Finora il coronavirus ha causato 2.700.000 casi di contagio certificati in tutto il mondo, con 185mila decessi ufficiali: è presente da mesi tra la popolazione umana, gli scienziati lo studiano da settimane e sperimentano cure e vaccini. Eppure ci sono ancora alcuni aspetti sconosciuti e inquietanti e riguardano il comportamento del virus nell’organismo e gli effetti che provoca.
Come scrive il Washington Post, una serie di studi condotti su casi di pazienti americani hanno rilevato la formazione di numerosi – e spesso letali – coaguli nel sangue. Secondo il quotidiano, il personale sanitario si era preparato ad affrontare «un virus respiratorio, anche se molto contagioso e letale, per il quale non ci sono né vaccino né cure specifiche», e invece hanno incontrato un patogeno in grado di danneggiare «anche i reni, il cuore, l’intestino, il fegato e il cervello». Questo ha cambiato il quadro.
Quello dei trombi, aspetto che era rimasto marginale negli studi cinesi e italiani, può avere conseguenze gravissime, causando ictus e infarti. Ma non solo: i medici hanno incontrato casi paradossali, con pazienti con livelli di ossigeno bassissimi – che dovrebbero provocare incoscienza, o addirittura la morte – che parlavano al telefono senza problemi. O donne incinte asintomatiche in arresto cardiaco. E ancora, pazienti che mostravano sintomi moderati, peggiorare nel giro di poco. A rendere tutto più complicato, non mancano casi (come quello descritto sul New England Journal of Medicine) che sembra andare nella direzione opposta, con un paziente colpito dalla diminuzione della capacità di coagulazione.
Il legame tra coronavirus e sangue, con tutte le anomalie che comporta, sembra indiscutibile. Si trovano numerosi grumi nelle autopsie, possono viaggiare per il corpo e raggiungere il cervello o causare blocchi della circolazione – con la necessità di amputazioni. I livelli sono altissimi. Come spiega Lewis Kaplan, a capo dell’American Society of Critical Care Medicine, che cura molti casi con complicazioni nella coagulazione, «non abbiamo mai visto una cosa del genere». Si formano anche in pazienti trattati con l’eparina. I grumi hanno perfino inceppato le macchine per la dialisi. Un problema che «vediamo ma di cui non capiamo la ragione» e che, con molta probabilità può essere la ragione principale per l’alto numero di decessi a casa.

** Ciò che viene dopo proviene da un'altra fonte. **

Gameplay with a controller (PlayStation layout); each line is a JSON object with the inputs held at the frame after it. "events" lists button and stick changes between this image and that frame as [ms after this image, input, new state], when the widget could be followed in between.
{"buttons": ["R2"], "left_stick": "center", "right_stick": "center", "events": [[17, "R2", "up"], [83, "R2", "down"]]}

Secondo Helen W. Boucher, specialista di malattie infettive al Tufts Medical Center «è un problema più evidente per i medici americani a causa della demografia della popolazione, caratterizzata da una alta percentuale di persone obese e con problemi al cuore», oltre al fatto che gli strumenti delle terapie intensive statunitensi, aggiunge, sono più sofisticate.
Ma capire se si tratti di un effetto diretto del virus, che attacca i vasi sanguigni, o di una iper-reazione del sistema immunitario è ancora difficile. «Forse», aggiunge Harlan Krumholz, uno dei più importanti cardiologi del mondo, specialista allo al New Haven Hospital Center, «l’organismo è impegnato nella lotta contro l’agente patogeno che consuma i fattori della coagulazione ematica, cosa che può condurre alla trombosi, ma anche al suo opposto».
Stando alle statistiche, la causa principale dei decessi dei pazienti Covid è l’insufficienza respiratoria, ma le complicanze cardiovascolari vengono subito dopo. Secondo quanto dice a Business Insider il dottor Alex Spyropoulos, esperto alla Northwell Health di New York, «è proprio la situazione cardiovascolare che va tenuta sotto osservazione nei pazienti Covid in terapia intensiva» anche perché non sarebbe la prima volta. «Anche in alcuni pazienti affetti dal virus della febbre suina, l’H1N1, o dalla SARS, si sono verificate condizioni simili». Capirne le cause porterà anche a elaborare rimedi specifici. Ma, nonostante le migliaia di contagi e le settimane di lavoro, servono ancora studi più chiari e valutazioni più ampie.